Ya que, según el judaísmo y el cristianismo, para el Creador todo lo creado es bueno y bello, como afirma el mismo Dios al inicio del Génesis, nos podríamos preguntar: ¿No es posible que esto esté en contradicción con cuanto se ha dicho a propósito de la animalidad en el hombre que debe refrenarse por medio de su espiritualidad? La respuesta es negativa: por el contrario, la doctrina (al menos para los católicos desde el Concilio de Trento) es que, a pesar del bautismo, queda en el cristiano la llamada concupiscencia, es decir, la actitud natural de satisfacer el egoísmo propio. ¿Por qué queda? Porque es gracias a este instinto animal por lo que el ser humano puede elegir pecar en vez de amar, por lo que es libre y no un títere y la libertad es bien, mientras que sería malo ser un fantoche, aunque sea gozoso. Volveremos sobre esto en la siguiente sección. Se puede añadir de inmediato que, por otra parte, hay seres humanos que preferirían ser más bien tontos que sufrir psicológicamente las dificultades de la vida, personas que, para olvidarla, pueden buscar aturdirse con el abuso del alcohol o de drogas. Sin embargo, persiste el hecho de que la libertad es un bien en sí mismo.

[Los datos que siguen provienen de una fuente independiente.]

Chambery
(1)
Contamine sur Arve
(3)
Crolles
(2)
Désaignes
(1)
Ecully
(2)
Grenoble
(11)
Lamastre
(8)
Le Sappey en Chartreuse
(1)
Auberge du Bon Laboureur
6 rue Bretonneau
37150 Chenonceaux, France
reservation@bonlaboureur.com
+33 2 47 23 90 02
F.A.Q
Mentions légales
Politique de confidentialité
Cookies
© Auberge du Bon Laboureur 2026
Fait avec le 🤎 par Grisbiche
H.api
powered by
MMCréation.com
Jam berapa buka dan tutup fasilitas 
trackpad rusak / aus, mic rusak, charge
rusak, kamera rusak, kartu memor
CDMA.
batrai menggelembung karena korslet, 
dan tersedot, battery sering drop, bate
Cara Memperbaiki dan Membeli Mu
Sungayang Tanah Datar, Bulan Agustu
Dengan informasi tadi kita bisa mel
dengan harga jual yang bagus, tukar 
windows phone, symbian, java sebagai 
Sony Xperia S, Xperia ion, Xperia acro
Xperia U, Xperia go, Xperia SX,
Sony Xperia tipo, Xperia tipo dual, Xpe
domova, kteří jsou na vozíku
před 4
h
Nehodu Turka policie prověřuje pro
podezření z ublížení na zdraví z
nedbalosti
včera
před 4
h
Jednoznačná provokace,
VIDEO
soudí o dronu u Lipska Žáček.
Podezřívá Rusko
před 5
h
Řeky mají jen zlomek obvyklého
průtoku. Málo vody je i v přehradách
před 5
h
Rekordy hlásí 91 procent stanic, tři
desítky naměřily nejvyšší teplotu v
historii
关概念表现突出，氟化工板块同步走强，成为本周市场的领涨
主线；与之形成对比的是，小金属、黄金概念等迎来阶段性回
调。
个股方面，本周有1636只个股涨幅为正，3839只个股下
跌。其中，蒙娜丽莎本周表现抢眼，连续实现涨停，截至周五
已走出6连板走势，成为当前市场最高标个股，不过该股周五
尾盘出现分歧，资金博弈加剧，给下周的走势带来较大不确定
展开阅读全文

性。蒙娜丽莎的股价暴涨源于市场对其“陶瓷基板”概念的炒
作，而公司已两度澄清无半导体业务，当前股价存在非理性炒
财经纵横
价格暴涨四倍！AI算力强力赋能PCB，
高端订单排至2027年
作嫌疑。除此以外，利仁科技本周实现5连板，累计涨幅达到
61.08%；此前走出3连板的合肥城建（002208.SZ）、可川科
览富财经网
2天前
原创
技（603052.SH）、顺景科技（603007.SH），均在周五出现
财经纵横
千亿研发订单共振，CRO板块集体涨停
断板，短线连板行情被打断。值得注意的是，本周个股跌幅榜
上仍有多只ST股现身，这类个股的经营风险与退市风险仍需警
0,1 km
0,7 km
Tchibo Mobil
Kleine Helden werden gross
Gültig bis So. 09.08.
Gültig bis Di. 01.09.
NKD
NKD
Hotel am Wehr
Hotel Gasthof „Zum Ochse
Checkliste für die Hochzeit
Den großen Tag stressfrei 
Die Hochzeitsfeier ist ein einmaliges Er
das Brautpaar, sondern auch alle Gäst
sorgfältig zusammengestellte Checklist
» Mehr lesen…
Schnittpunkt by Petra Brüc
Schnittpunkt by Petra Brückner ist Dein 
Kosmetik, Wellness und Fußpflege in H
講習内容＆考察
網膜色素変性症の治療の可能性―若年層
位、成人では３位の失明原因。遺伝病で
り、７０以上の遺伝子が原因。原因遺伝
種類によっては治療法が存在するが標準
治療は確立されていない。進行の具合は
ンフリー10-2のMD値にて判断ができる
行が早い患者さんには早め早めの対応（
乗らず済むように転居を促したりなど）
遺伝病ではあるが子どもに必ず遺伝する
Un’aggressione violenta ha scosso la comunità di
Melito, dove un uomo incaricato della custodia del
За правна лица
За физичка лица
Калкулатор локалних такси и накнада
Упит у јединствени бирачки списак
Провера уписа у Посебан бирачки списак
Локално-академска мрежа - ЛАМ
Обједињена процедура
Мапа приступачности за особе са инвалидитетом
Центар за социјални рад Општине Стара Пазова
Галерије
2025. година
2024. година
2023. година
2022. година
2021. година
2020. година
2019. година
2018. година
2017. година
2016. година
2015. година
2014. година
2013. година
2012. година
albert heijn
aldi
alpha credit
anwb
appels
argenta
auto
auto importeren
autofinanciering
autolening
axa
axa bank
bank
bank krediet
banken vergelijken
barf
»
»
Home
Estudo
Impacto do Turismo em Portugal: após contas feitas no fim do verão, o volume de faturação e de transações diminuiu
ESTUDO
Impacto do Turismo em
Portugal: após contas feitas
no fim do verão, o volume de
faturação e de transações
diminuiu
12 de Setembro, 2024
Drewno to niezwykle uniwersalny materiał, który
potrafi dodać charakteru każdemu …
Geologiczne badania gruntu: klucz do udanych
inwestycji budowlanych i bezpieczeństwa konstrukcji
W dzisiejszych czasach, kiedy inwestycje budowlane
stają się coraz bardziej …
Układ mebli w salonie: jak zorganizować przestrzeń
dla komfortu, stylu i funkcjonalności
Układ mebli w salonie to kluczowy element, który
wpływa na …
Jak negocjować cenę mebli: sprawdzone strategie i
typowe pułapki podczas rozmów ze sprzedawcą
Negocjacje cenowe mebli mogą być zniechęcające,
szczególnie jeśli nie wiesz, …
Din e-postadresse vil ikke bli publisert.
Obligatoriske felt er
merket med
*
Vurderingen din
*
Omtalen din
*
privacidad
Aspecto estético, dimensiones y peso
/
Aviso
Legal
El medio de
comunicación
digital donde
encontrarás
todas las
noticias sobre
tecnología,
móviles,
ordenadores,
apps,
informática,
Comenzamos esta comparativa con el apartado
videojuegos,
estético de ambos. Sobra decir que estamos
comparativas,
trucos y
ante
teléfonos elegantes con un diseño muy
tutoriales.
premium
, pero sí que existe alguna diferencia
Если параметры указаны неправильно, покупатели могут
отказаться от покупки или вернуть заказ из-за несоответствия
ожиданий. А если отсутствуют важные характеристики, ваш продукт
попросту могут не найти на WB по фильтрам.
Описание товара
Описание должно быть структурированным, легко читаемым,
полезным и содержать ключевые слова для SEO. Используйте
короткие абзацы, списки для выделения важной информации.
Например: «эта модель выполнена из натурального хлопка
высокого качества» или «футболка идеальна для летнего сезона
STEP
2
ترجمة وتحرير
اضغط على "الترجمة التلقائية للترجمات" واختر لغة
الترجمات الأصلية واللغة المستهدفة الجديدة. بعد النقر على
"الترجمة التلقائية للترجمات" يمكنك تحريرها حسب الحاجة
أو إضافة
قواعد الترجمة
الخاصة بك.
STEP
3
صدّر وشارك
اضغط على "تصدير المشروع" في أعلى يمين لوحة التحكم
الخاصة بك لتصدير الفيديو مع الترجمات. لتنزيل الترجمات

Hay que evitar entender literalmente esos pasajes del Génesis en los cuales, al pecar, Adán destruye su equilibrio y el de la naturaleza en la cual había sido creado y de la cual Dios estaba satisfecho al inicio, pero ya no después del pecado. En realidad, la interpretación más reciente de ese mismo pasaje considera que el inspirado autor anónimo quiso simbolizar en la felicidad del Edén de Adán y Eva esa buena sociedad que nunca ha existido, pero que existiría si los hombres no pecaran: el pecado de Adán, que equivale al del Hombre, es el arquetipo de los todos los pecados de los seres humanos de todos los tiempos, así que, sustancialmente, el autor nos invita a construir un paraíso terrestre aquí y ahora rechazando el pecado.

El dios Casual: ¿Por qué el dolor?

Como indica Rémy Chauvin, biólogo docente en la Sorbona y ya director del Centro para la Investigación de Francia, en su interesante obra Dios de las hormigas, Dios de las estrellas,8 la violencia en la naturaleza con el animal que devora a animal (y, añado, hombre que agrede a hombre cuando se abandona al instinto bestial) «empuja a muchos hacia los altares del dios Casual, igualmente cruel, pero al menos no inteligente. Se trata de una objeción enorme, que nos tortura desde hace milenios. Mentes excelsas se han ocupado del problema y han concluido que todo el sufrimiento deriva de la finitud de la materia. Es el ser incompletos lo que genera el dolor: un animal debe nutrirse para sobrevivir y, al hacerlo, muy a menudo devora a otros «animales» y aquí Chauvin pone sobre la mesa los autótrofos, bacterias que, caso único, se nutren de minerales y no de otros seres vivientes. Plantea así al lector la pregunta retórica: «¿Por qué el Constructor no ha creado solo seres autótrofos?» La respuesta que da se concilia muy bien con el cristianismo. Responde que «esto se debe a que la inteligencia, que se configura como uno de los objetivos esenciales de la evolución, no habría podido desarrollarse si no es en heterótrofos (como el hombre N. del a.) () Si el Constructor ha podido tolerar el sufrimiento tanto animal como humano para que el cosmos pudiera dar a luz la inteligencia, eso quiere decir esa es realmente una cualidad esencial».